In recent weeks, supporters and opponents of the proposal to raise the federal minimum wage to $10.10 have circulated letters to further their cause. I was one of the 600 signers of the supporters' letter, organized and posted by the Economic Policy Institute on their website.
We learn in today's paper that unknown to its signers, the opponents' letter was organized and even partially drafted by the National Restaurant Association (NRA). From today's NYT:
The National Restaurant Association did not disclose upfront its role in helping draft and circulate a statement signed by more than 500 prominent economists, including four winners of the Nobel Prize, urging the federal government to reject the proposal by the Obama administration to increase the minimum wage to $10.10 an hour, interviews with signers of the letter showed.
OK, clearly smarmy but biz as usual in DC. Clearly, the (other) NRA thought they'd lose signatories if they revealed their role, a fear the Economic Policy Institute, a research organization (where I used to work), did not share.
But the NRA's hypocrisy is only partly in hiding its role to gain signers. What bothers me is the lobby's phony concerns about the impact of the increase. What they actually, and legitimately, worry about is the impact of higher labor costs of their members' bottom lines. But what they say they worry about in both the letter and other public statements is how the policy will hurt low-wage workers and not reach the enough of the poor.
The letter emphasizes how the minimum wage will cost jobs and is poorly targeted, arguments that are not even well supported by the CBO report that they cite (CBO finds that while 500,000 jobs are lost, 24.5 million workers benefit from the increase; and two-thirds of the direct beneficiaries of the proposed increase are in the bottom half of the income scale), though I'm sure many of the economists who signed the letter believe these claims to be true.
But the NRA does not exist to raise the living standards of low-wage workers. If they did, presumably they'd listen to those workers who loudly and persistently advocate a position on the minimum wage which is diametrically opposed to that of the NRA.

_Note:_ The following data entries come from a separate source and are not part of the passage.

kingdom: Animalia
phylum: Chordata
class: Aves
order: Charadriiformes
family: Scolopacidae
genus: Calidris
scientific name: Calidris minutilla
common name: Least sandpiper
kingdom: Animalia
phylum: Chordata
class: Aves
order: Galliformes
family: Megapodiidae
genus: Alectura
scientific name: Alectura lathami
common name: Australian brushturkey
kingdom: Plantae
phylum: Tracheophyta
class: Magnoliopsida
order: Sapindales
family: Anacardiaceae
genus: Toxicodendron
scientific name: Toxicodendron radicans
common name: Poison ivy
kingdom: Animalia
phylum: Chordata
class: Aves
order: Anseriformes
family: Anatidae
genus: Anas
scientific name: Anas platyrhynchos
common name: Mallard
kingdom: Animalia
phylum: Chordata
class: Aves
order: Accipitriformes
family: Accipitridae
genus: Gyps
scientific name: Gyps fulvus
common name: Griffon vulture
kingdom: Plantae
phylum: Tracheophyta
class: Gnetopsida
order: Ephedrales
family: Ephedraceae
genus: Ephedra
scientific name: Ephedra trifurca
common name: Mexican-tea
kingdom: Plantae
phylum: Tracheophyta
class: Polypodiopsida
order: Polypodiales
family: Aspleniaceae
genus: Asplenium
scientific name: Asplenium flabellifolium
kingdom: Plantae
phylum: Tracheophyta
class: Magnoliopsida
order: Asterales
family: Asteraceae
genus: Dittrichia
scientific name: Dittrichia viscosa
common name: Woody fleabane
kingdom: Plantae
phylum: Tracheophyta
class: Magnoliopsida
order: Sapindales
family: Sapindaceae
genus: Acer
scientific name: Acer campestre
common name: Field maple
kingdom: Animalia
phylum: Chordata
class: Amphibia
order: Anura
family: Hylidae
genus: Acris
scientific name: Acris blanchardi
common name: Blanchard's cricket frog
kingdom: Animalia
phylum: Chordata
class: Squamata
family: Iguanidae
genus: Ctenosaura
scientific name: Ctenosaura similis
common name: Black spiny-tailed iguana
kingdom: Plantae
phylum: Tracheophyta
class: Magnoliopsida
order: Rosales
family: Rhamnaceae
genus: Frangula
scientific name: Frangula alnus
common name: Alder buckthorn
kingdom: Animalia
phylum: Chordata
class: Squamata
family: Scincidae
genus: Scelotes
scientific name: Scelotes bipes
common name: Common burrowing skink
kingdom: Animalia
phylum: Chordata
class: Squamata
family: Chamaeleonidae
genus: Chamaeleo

Here's what the NRA says it actually does:
We advocate for pro-restaurant regulation and operational freedom. And we empower all restaurant owners to achieve even more success than they thought possible.
Got that? The clients here are of course restaurant owners, who through their membership will achieve unimaginable success. Not minimum wage workers; not poor people. The fact that the NRA is protecting its members' profits is not exactly news, and in fact their letter notes that profit margins are tight among low-wage employers.
But their very presence in this debate, given their mandate, actually tells you something important about how minimum wage increases are absorbed in real life, and why we don't see anything like the job loss effects opponents decry. Higher minimum wages are partially paid for out of the profits of low-wage employers, from the franchisees to their large corporate parents, where profit margins are considerably fatter.
In other words, the NRA's very presence in this debate, the very fact that they planted this letter, is paradoxical evidence against the argument that the higher minimum wage comes exclusively out of workers' jobs and higher prices. It also comes out of profits, more specifically, out of redistribution from profits to wages, which in an era where the former is highly elevated and the latter very much depressed, makes it a timely policy.
Update: Both Noah Berger and Larry Mishel point out the following quote in the NYT from Robert Lucas, Nobel-winning economist who signed the opponents' letter.
"I was convinced that the minimum wage was not a good idea in Milton Friedman's class in 1960," he said, referring to the University of Chicago economist, whose classes he took as a graduate student.
In other words: I learned how this works 50 years ago so don't bother me with the path-breaking empirical work on the issue since then that's changed the way many, probably most, economists think about this.